Can Public schools learn this from DoD schools?
No. We already know all of these things to be true which are exemplified in DoD schools.
The better question is “Can politicians, policy-makers, and voters learn from DoD schools, and act upon the lessons presented there?”
I’m not optimistic.
The DoD school students are, on average, much more like the high-SES suburban school students than the low-SES inner-city school students.
All of the DoD students have at least one parent who is at least 18 years old, has a high school degree, is employed, is literate in English, and works in a large organization where respect for authority is a core value. Most of the DoD students come from relatively-stable two-parent families and, for those families/times when one parent is absent, there is a readily-available network of similarly-situated parents who routinely pitch-in to help each other out. As another commenter noted, all of the DoD students have ready access to decent health care and attend a school that is at least indirectly related to a parent’s job so that a student’s in-school screw-up may reflect badly on a parent’s reputation at work. And, if a student screws up in school, the school/parent-job nexus as well as the parent’s respect-for-authority value make it unlikely that the parent will challenge the school’s responding sanction (either publicly at school or privately at home). Finally, there are few, if any, students in a DoD class whose parents are uneducated, seriously dysfunctional, criminals, and/or drug abusers.
To the extent that the DoD schools offer examples to the low-SES-area inner-city schools, the most likely issues involve student behavior — DoD schools have, on average, better student behavior than inner-city schools and it is at least possible that school-based reforms in the inner-city schools can improve student behavior. Most of the other DoD advantages over inner-city schools are societal rather than school-based and are much more difficult/expensive to duplicate in the inner-city schools.
At the “North Country” meeting of Gov. Cuomo’s education reform commission last month, we learned that the military base in Plattsburgh had for decades been exemplary in addressing learning disabilities. If this is true at most DOD schools, then the four out of ten children who struggle with learning to read (NICHD) are presumably getting the help they need. In the general population, that help is widely variable and usually can only be extracted from school districts after considerable expenditures of time and money.
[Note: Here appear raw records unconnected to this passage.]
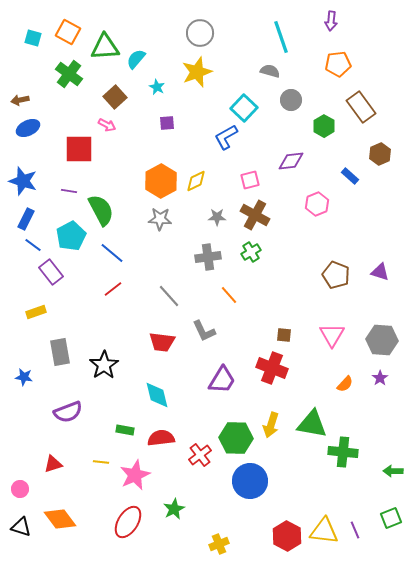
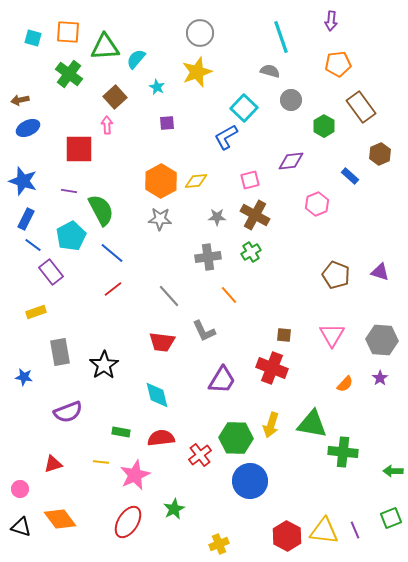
orange square at (68, 32): rotated 25 degrees counterclockwise
pink arrow at (107, 125): rotated 120 degrees counterclockwise
yellow diamond at (196, 181): rotated 20 degrees clockwise
green rectangle at (125, 430): moved 4 px left, 2 px down
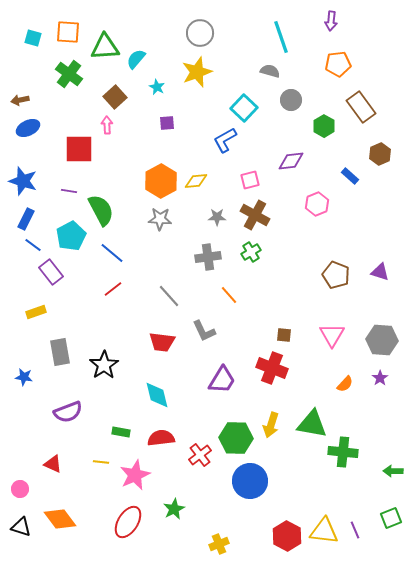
blue L-shape at (226, 137): moved 1 px left, 3 px down
red triangle at (53, 464): rotated 42 degrees clockwise
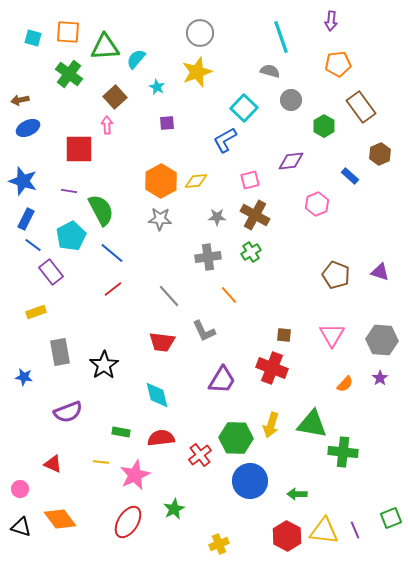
green arrow at (393, 471): moved 96 px left, 23 px down
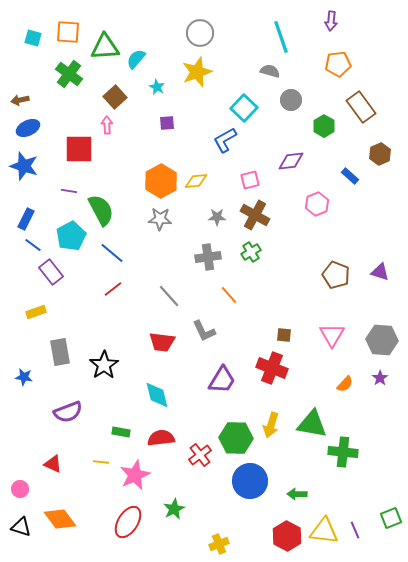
blue star at (23, 181): moved 1 px right, 15 px up
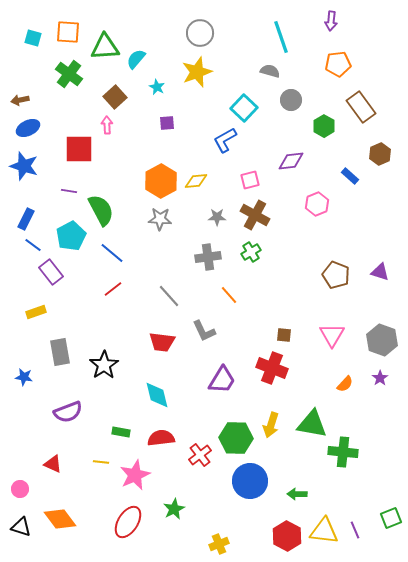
gray hexagon at (382, 340): rotated 16 degrees clockwise
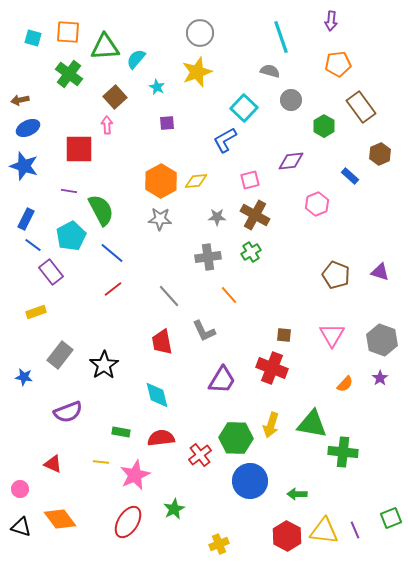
red trapezoid at (162, 342): rotated 72 degrees clockwise
gray rectangle at (60, 352): moved 3 px down; rotated 48 degrees clockwise
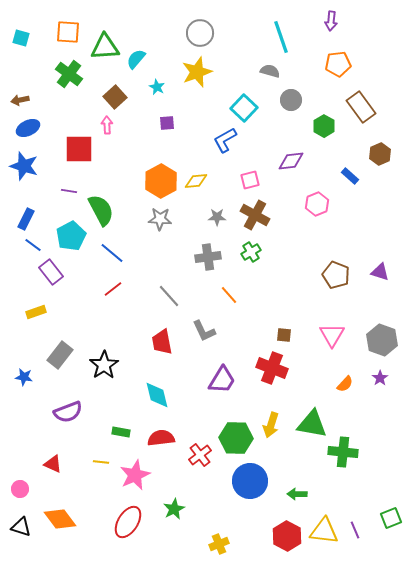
cyan square at (33, 38): moved 12 px left
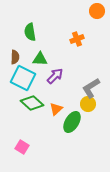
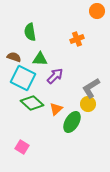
brown semicircle: moved 1 px left; rotated 72 degrees counterclockwise
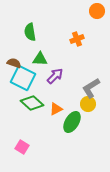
brown semicircle: moved 6 px down
orange triangle: rotated 16 degrees clockwise
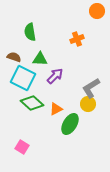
brown semicircle: moved 6 px up
green ellipse: moved 2 px left, 2 px down
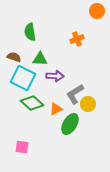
purple arrow: rotated 48 degrees clockwise
gray L-shape: moved 16 px left, 6 px down
pink square: rotated 24 degrees counterclockwise
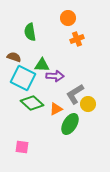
orange circle: moved 29 px left, 7 px down
green triangle: moved 2 px right, 6 px down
I really appreciated the information shared on the DOD schools. Some of the reasons given maybe why many teachers apply for a position to teach in them. Another plus….look if they are assigned to teach overseas, think of all the different cultural experiences they would have. What is their pay compared to the average pay in the public schools in the U.S.?
“College and career ready” is not new to DoD schools. Some years back, the schools were reviewed with an eye toward getting their graduates into selective universities (possibly with ROTC scholarships).
Perhaps the Federal Education Association and the Overseas Federation of Teachers missed an opportunity to ensure those lessons learned to reached their peers in U.S. school districts.
Given the DoD success, is Dennis Van Roekel sandbagging the Equity and Excellence Commission? He doesn’t seem to be building upon the success achieved by union affiliates: “I mean, what do we mean by it takes something different to educate poor kids if this report is about fixing the system for poor kids?”